* **Exercise requirements**:
Copy out the data below as written; omit any images.

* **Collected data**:
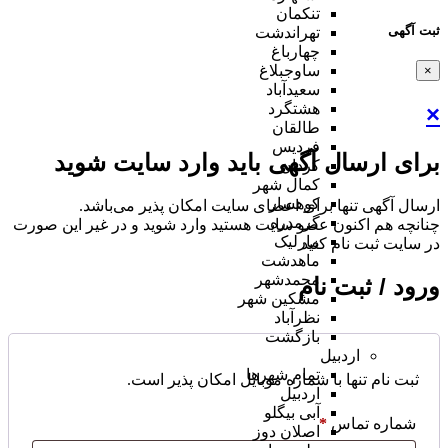
تنکمان
ثبت آگهی
تهراندشت
چهارباغ
ساوجبلاغ
×
سعیدآباد
هشتگرد
×
طالقان
فردیس
برای ارسال آگهی باید وارد سایت شوید
کردان
کمال شهر
کوهسار
ارسال آگهی تنها برای اعضای سایت امکان پذیر می‌باشد.
گرمدره
چنانچه هم‌ اکنون عضو سایت هستید وارد شوید و در غیر این صورت
مارلیک
در سایت ثبت نام کنید
ماهدشت
محمدشهر
ورود / ثبت نام
مشکین شهر
نظرآباد
بازگشت
اردبیل
تمام شهر‌ها
ثبت نام تنها با شماره موبایل امکان پذیر است.
اردبیل
آبی بیگلو
شماره تماس
*
اصلان دوز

* **Result for this exercise**:
تنکمان
ثبت آگهی
تهراندشت
چهارباغ
ساوجبلاغ
×
سعیدآباد
هشتگرد
×
طالقان
فردیس
برای ارسال آگهی باید وارد سایت شوید
کردان
کمال شهر
کوهسار
ارسال آگهی تنها برای اعضای سایت امکان پذیر می‌باشد.
گرمدره
چنانچه هم‌ اکنون عضو سایت هستید وارد شوید و در غیر این صورت
مارلیک
در سایت ثبت نام کنید
ماهدشت
محمدشهر
ورود / ثبت نام
مشکین شهر
نظرآباد
بازگشت
اردبیل
تمام شهر‌ها
ثبت نام تنها با شماره موبایل امکان پذیر است.
اردبیل
آبی بیگلو
شماره تماس
*
اصلان دوز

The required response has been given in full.